Data protection impact assessments (DPIAs) are a tool used to help businesses identify the most effective way to comply with their data protection obligations and meet individuals’ expectations of privacy. In carrying out a DPIA, a business will conduct an audit to identify the personal data that it processes, what it does with that data and whether its processing activities present a high risk to the rights and freedoms of individuals. An effective DPIA will allow organisations to identify and fix problems at an early stage, reducing the associated costs and damage to reputation, which might otherwise occur.
A business must carry out a DPIA when:
(i) using new technologies; and
(ii) the processing is likely to result in a high risk to the rights and freedoms of individuals.
Processing that is likely to result in a high risk includes (but is not limited to):
(i) systematic and extensive processing activities, including profiling and where decisions that have legal effects – or similarly significant effects – on individuals.
(ii) large scale processing of special categories of data or personal data relation to criminal convictions or offences.

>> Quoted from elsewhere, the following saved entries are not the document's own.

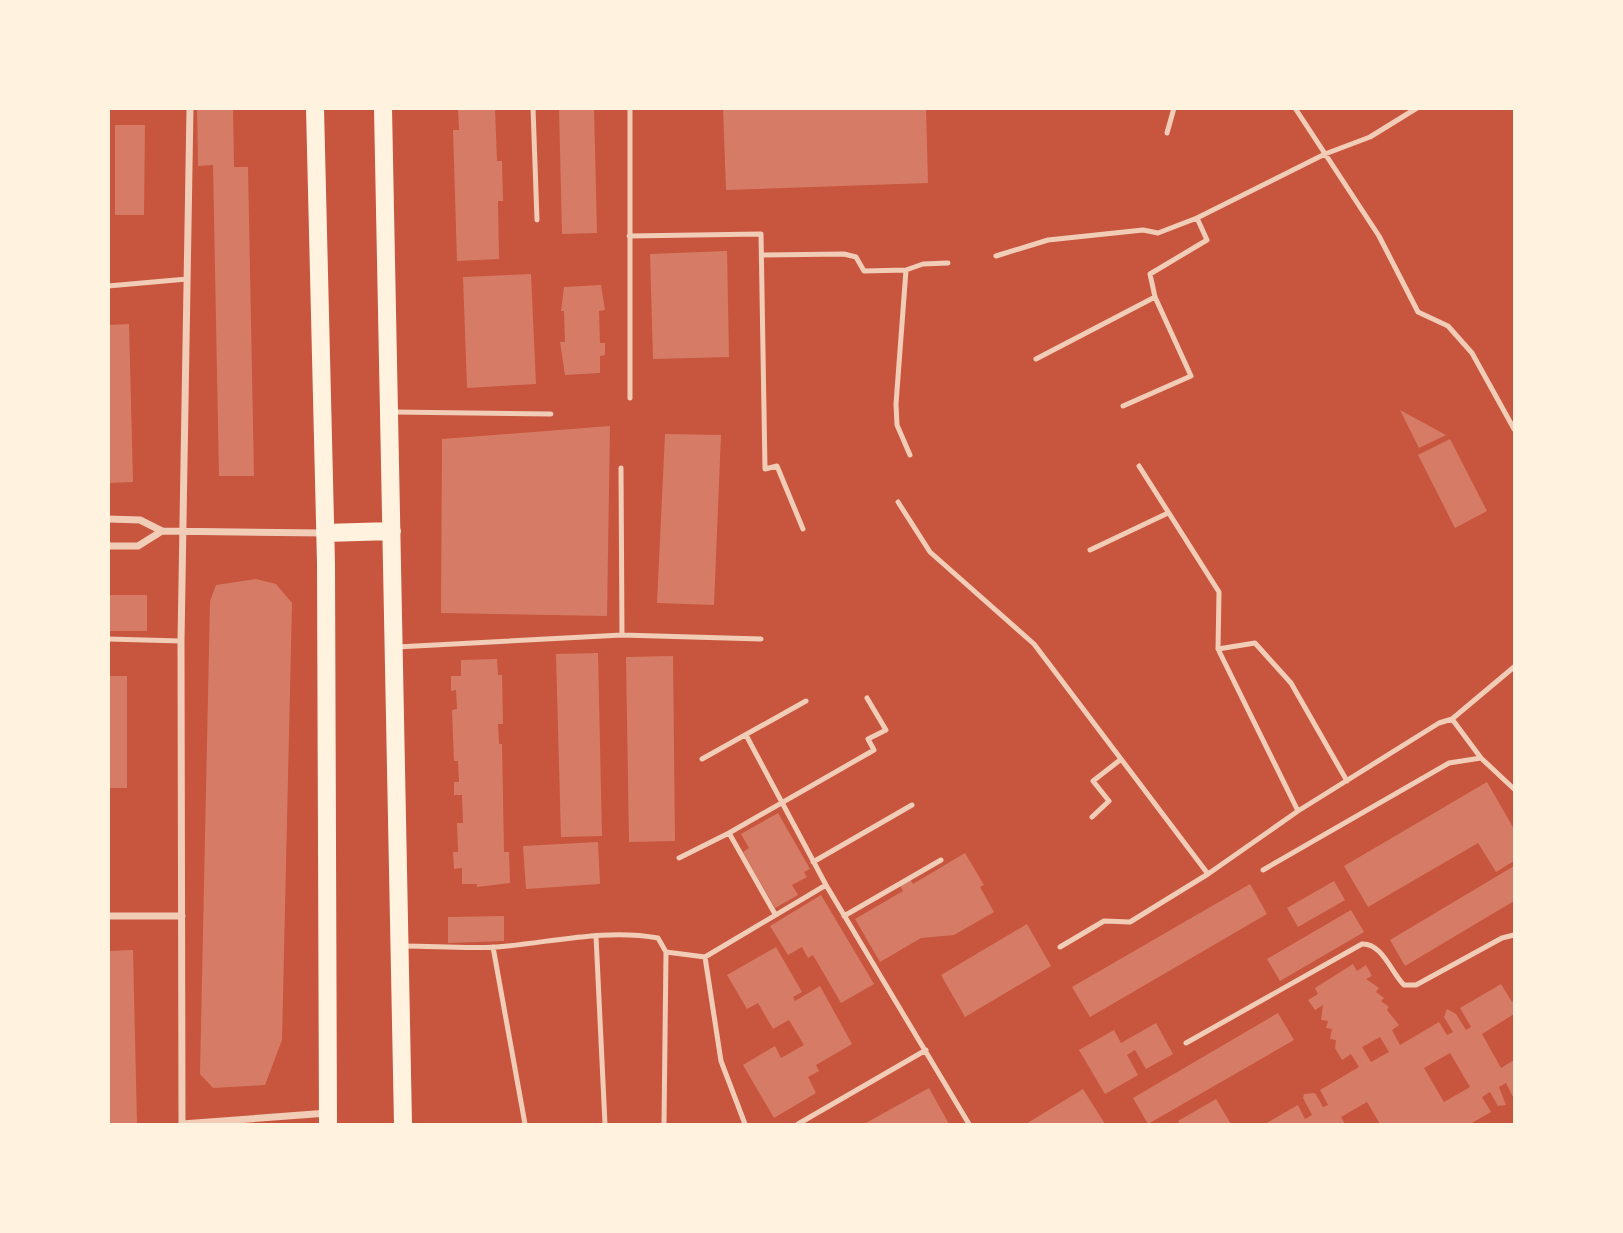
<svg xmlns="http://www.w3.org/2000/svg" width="1623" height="1233" font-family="'Noto Sans',sans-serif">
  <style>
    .building { fill: #d67c66; fill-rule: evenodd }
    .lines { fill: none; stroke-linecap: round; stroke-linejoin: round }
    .service { stroke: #f1ccb7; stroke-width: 5 }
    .minor { stroke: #f1ccb7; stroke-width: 7 }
    .primary { stroke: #fff3e0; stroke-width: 18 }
  </style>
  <rect width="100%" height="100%" fill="#c8553d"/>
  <path class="building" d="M197 108H233L234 167H248L254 476H219L213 165 198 166Z
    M458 108H495L497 161H502L503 201H498L499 259 457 261 453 130H459Z
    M559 108H594L597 233 562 234Z
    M723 108H926L928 183 726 190Z
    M115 125H145L144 215H115Z
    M727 251 729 357 653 359 650 254Z
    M531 274 536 384 467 388 463 277Z
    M601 285 605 310 599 311 600 343H605V355L600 356V373L565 375 560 342H565L564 311H561L564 287Z
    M129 324 133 482 108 483V325Z
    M1400 410 1446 435 1419 448Z
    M610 426 607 616 441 613 442 439Z
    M665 434 721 435 714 605 657 603Z
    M1450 439 1487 511 1455 528 1418 455Z
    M256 579 276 584 292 603 282 1040 265 1085 213 1088 200 1074 210 601 216 585Z
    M108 595H147V631H108Z
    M598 653 602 836 561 837 556 654Z
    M673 656 675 841 629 842 626 657Z
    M497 659 498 675H502L503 724H498L499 744H502L504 852H509L510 883 477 887V884H462V868L454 869 453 852H458L457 823H463L462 795H454V782H459L458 761H454L452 710 457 709 456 690 451 691V676H461V660Z
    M108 676H127V788H108Z
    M1487 782 1514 829V861L1496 872 1478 843 1368 907 1344 866Z
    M778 813 810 869 804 872 807 877 792 885 798 895 775 908 743 852 749 848 741 834Z
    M598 842 600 884 526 889 523 846Z
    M965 853 984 885 980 887 994 912 954 935 921 938 880 962 855 919 903 891 900 885 910 879 913 884Z
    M1514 866V901L1405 966 1390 940Z
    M1334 881 1345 900 1298 927 1287 908Z
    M1250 884 1267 914 1090 1017 1072 987Z
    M821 895 874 984 841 1003 813 955 808 958 802 947 788 955 770 926Z
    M1351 910 1364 932 1280 981 1267 959Z
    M504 916V941L448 943V917Z
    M1027 924 1051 966 965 1017 941 975Z
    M776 947 802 992 793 997 795 1001 820 986 852 1044 816 1065 819 1071 808 1077 816 1093 774 1118 743 1065 775 1046 781 1058 804 1045 789 1020 773 1029 758 1003 747 1009 727 975Z
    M133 950 137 1124H108V951Z
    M1353 964 1357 971 1366 965 1372 976 1366 979 1379 988 1376 992 1384 998 1381 1001 1389 1007 1387 1010 1399 1025 1392 1030 1400 1045 1439 1022 1447 1035 1453 1032 1444 1017 1447 1009 1456 1014 1466 1030 1471 1027 1460 1008 1501 984 1512 1002 1514 1000V1014L1482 1034 1501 1068 1514 1060V1099L1506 1083 1499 1087 1506 1105 1498 1106 1490 1092 1482 1097 1491 1112 1470 1124H1380L1367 1102 1341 1117 1345 1124H1265L1298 1105 1305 1119 1312 1115 1303 1098 1304 1094 1315 1093 1323 1107 1328 1105 1320 1090 1359 1067 1351 1054 1342 1060 1335 1048 1336 1040 1330 1039 1332 1029 1326 1028 1328 1021 1321 1020 1323 1005 1315 1010 1308 1000 1318 994 1315 988ZM1380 1037 1389 1052 1371 1062 1362 1047ZM1450 1053 1470 1087 1444 1102 1424 1068Z
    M1278 1013 1294 1040 1148 1124 1133 1098Z
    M1156 1023 1173 1054 1146 1069 1135 1050 1127 1055 1138 1075 1105 1094 1079 1050 1114 1030 1121 1043Z
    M929 1088 949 1124H864Z
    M1083 1089 1105 1124H1026Z
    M1216 1099 1231 1124H1180L1178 1121Z"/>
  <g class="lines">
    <path class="service" d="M533 108 537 220
      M630 108V398
      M1295 108 1379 236 1418 312 1448 326 1472 353 1514 429
      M1167 133 1174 108
      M629 236 761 234 765 469 777 466 803 529
      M764 255 844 254 856 257 864 271 906 270 896 404 897 425 910 455
      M996 256 1048 240 1143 230 1158 233 1197 218
      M906 270 923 264 948 263
      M108 286 187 279
      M1036 359 1155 297 1150 274 1207 240 1197 218 1325 154 1370 137 1417 108
      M1123 406 1191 376 1155 297
      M393 412 551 414
      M1139 466 1219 592 1218 649 1298 811
      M621 468 622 635
      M898 502 930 552 1034 644 1208 874
      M1090 550 1166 514
      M108 639 181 641
      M397 647 622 635 761 639
      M1218 649 1255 643 1291 683 1347 781
      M1452 719 1481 758 1514 789
      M746 735 826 885 969 1124
      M702 759 806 701
      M1092 817 1109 801 1093 781 1120 760
      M679 858 729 833
      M813 862 912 805
      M1263 870 1449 763 1481 758
      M775 914 729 833 874 750 868 739 886 730 867 698
      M844 916 941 860
      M596 936 605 1124
      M403 946C434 946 465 949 496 947 549 943 605 928 658 938L666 952 705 957 826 885
      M493 947 525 1124
      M1060 947 1104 921 1130 922 1208 874 1298 811 1439 723 1452 719 1514 667
      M705 957 721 1061 745 1124
      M1186 1043 1362 944C1382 943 1391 972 1404 985H1416L1502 938 1514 935
      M664 1124 666 952
      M798 1124 926 1050"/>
    <path class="minor" d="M108 519 140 520 162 531 324 533
      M108 546H138L162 531
      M108 916H182
      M182 1124 181 641 190 108
      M182 1124 328 1113"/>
    <path class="primary" d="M315 108 326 563 328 1124
      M383 108 403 1124
      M325 533 392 531"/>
  </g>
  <rect width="1623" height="1233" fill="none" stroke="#fff3e0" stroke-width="220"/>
</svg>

This includes processing a considerable amount of personal data at regional, national or supranational level; that affects a large number of individuals; and involves a high risk to rights and freedoms eg based on the sensitivity of the processing activity.
(iii) large scale, systematic monitoring of public areas (CCTV).

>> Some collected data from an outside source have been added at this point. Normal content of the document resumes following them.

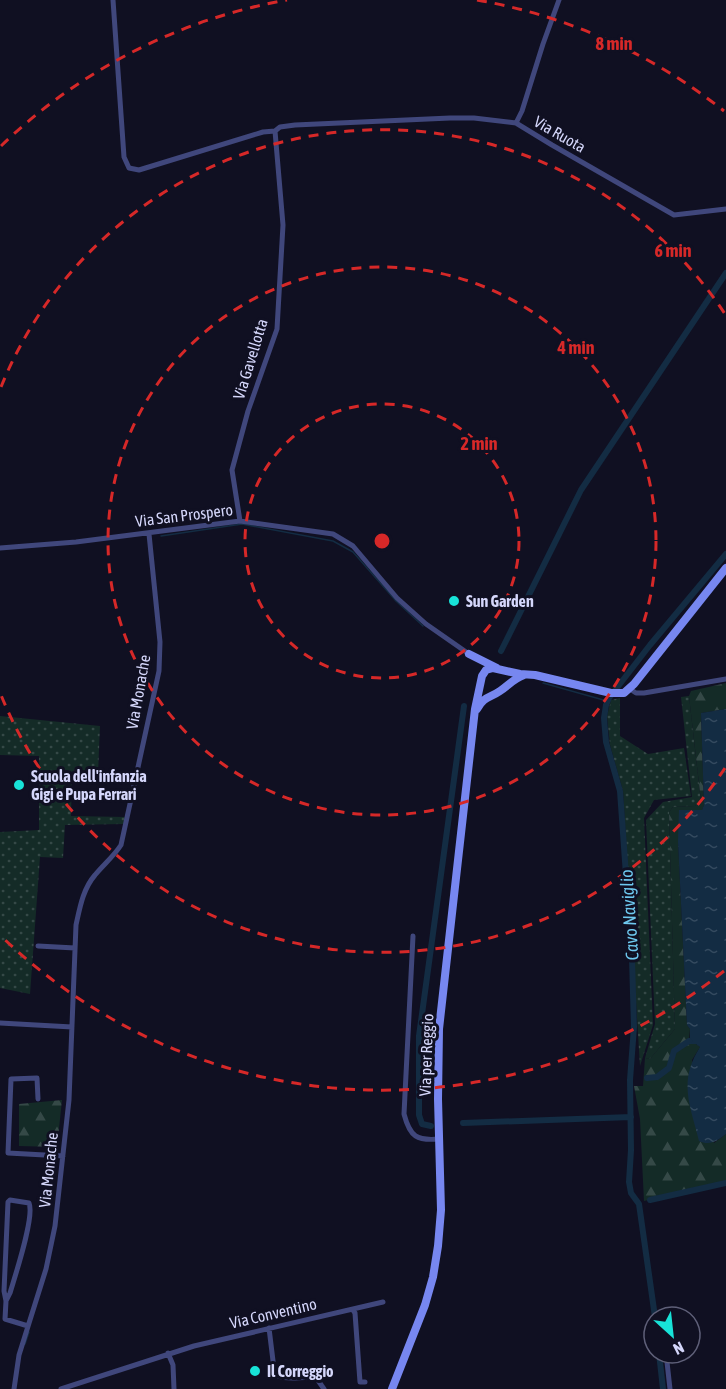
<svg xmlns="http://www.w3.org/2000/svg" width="726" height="1389" font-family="'Asap Condensed',sans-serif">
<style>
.grass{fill:url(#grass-dots)}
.forest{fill:url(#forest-firs)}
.water{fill:url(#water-ripples)}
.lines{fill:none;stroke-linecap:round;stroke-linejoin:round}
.stream{stroke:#132c43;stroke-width:1.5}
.canal{stroke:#132c43;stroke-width:6}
.street{stroke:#40477c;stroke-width:5}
.secondary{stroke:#7787f0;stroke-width:8}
.ring{fill:none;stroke:#d62828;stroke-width:3;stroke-dasharray:10 8}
.poi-dot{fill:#18e3d8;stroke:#101022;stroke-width:2}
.labels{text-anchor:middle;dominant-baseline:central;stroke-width:6;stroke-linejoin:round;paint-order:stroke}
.street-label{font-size:16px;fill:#d5d7fb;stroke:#101022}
.poi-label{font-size:16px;font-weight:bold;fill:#d5d7fb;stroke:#101022;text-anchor:start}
.water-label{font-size:18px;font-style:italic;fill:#6ec8ef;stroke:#101022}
.centre{fill:#d62828;stroke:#101022;stroke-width:3}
.ring-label{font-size:18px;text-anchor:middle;font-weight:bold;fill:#d62828;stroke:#101022;stroke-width:6;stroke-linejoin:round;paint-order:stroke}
</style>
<defs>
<pattern id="grass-dots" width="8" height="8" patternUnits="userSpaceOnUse" patternTransform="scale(1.5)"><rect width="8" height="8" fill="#142b27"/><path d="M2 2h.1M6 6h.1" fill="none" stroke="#354947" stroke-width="1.8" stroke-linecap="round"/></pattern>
<pattern id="forest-firs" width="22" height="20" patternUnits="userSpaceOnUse" patternTransform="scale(1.5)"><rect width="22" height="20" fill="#142b27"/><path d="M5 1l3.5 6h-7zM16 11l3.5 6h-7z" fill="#354947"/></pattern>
<pattern id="water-ripples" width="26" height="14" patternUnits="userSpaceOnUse" patternTransform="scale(1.5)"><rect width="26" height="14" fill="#132c43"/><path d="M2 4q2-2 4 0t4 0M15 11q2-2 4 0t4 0" fill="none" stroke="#344a5f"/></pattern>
</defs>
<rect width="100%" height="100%" fill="#101022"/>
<path class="grass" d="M689,696l12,106 -6,4 -22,1 -4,5 6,217 -25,30 -5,-1 10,-34 -9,-204 17,-18 29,-5 -11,-100z
M620,698v38l28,18 36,-6 7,48 -37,4 -10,18 9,207 -13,41 -17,-275 -13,-46 -3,-29 4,-16z
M0,716l100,10 -2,48 -26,-1 -1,43 54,1 -1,7 -59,1 -2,33 -23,-1 -10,137 -30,-6v-156l39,-2v-74l-39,-1z"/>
<path class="forest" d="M726,683v26l-25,4 3,92 -2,5 -5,1 -19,31 9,183 3,4 -1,10 11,8 -8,13 22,83 12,-9v47l-82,20 -4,-82 -6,-33h9l2,-28 5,1 25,-30 -6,-217 4,-5 22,-1 6,-5 -12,-105 2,-5z
M62,1100l-5,47 -38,-1v-42z"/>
<path class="water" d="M726,709v425c-9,7 -16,12 -27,7 -9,-37 -21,-59 1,-94l-4,-3h-6v-15l-3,-4 -9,-183 1,-32h23l2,-5 -3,-92z"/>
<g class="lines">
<path class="stream" d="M161,536l81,-12 91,17 20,11 43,49 27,25
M543,683l64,18
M25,1344l4,-12"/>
<path class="canal" d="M501,651l80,-161 145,-217
M647,1078l10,-1 12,-9 5,-17 15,-10
M463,1123l168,-6
M431,1126l-9,-2 -3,-9v-79l45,-330
M650,1200l76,-17
M655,1317l-16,-113 -8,-11 -2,-11 2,-32 -1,-70 4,-53 -2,-68 -12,-168 -14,-49 -2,-24 2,-13 3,-7 41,-53 76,-91
M659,1353l4,36"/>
<path class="street" d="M113,0l11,157 5,11 10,2 124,-38 12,-1
M516,123l36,22 122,70 52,-6
M516,123l6,-12 21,-67 16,-44
M240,521l-8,-51 16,-59 29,-82 6,-104 -8,-94 5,-4 15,-2 155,-7h24l42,5
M0,548l76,-6 164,-21 93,13 20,12 44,52 29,26 43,30
M630,689l6,4h8l82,-14
M413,936l-9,178c6,23 13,27 35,25
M38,946l37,2
M0,1023l72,4
M38,1099l-1,-21 -26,1 -3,74 55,3
M6,1301l4,-8c5,-17 25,-77 19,-90l-19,-3 -2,2 -4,89 2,10 -1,18 23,7
M353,1310l2,3 5,69h5
M662,1316v1
M269,1328l5,41 4,7c13,5 26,-1 39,3l7,10
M168,1353l5,12 1,24
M666,1353l4,36
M14,1389l5,-34 27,-86 9,-43 14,-126 7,-175c4,-18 7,-36 19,-50 9,-11 19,-19 26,-30l38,-174 1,-29 -11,-108
M61,1389l133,-43 189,-44"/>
<path class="secondary" d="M469,654l28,14
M477,709c7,-13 13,-11 23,-18 9,-6 13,-12 24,-16
M392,1389l33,-84 8,-28 5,-31 3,-36 -3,-111 1,-70 36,-320 7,-33 4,-6 7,-2 27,6 15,1 76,18h13l10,-9 92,-116"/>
</g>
<g class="ring">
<circle cx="382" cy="541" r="137"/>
<circle cx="382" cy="541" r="274"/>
<path d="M725 768A411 411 0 0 1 1 695M1 387A411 411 0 0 1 725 314"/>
<path d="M724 971A549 549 0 0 1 1 936M1 146A549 549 0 0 1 287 0M477 0A549 549 0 0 1 724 111"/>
</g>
<g class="poi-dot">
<circle cx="454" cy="601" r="6"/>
<circle cx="19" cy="785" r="6"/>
<circle cx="255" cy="1371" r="6"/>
</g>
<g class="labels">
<g class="street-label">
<text transform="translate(560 134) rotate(30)">Via Ruota</text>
<text transform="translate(250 359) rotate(-73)">Via Gavellotta</text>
<text transform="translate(184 515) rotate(-7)">Via San Prospero</text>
<text transform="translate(138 692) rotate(-80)">Via Monache</text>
<text transform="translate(426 1055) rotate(-88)">Via per Reggio</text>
<text transform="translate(48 1170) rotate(-84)">Via Monache</text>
<text transform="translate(273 1313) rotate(-13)">Via Conventino</text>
</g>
<g class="poi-label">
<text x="466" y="601">Sun Garden</text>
<text x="31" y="776">Scuola dell'infanzia<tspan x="31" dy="18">Gigi e Pupa Ferrari</tspan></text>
<text x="267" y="1371">Il Correggio</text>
</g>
<g class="water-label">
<text transform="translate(629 915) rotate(-94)">Cavo Naviglio</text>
</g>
</g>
<circle cx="382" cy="541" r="9" class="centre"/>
<g class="ring-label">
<text x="614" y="50">8 min</text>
<text x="673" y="257">6 min</text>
<text x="576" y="354">4 min</text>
<text x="479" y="450">2 min</text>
</g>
<g transform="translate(672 1335) rotate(153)"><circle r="28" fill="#101022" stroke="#5f6079" stroke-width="1.5"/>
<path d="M0-4.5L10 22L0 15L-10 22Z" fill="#18e3d8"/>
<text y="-9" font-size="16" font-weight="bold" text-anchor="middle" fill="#d5d7fb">N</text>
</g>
</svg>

The obligation to carry out a DPIA exists under the Data Protection Act 1998 and is not limited to GDPR. Businesses should carry out a DPIA when required above and should not wait for the implementation of GDPR. That said, all businesses that have not carried out a DPIA when they should have done so, should carry out a DPIA prior to May 2018 to ensure that they can demonstrate compliance with GDPR and the wider data protection regime.
A DPIA should contain the following information:
(i) a description of the processing operations and the purposes, including, where applicable, the legitimate interests pursued by the controller.
(ii) an assessment of the necessity and proportionality of the processing in relation to the purpose.
(iii) an assessment of the risks to individuals.
(iv) the measures in place to address risk, including security and to demonstrate that you comply.
(v) a summary of the data collected, the sources of such data and how it is processed.
A DPIA will usually be backed up by use of an electronic software solution to record and monitor data sources, the relevant processing conditions and to ensure compliance with the various obligations of data controllers and processors under the DPA 1998 and GDPR.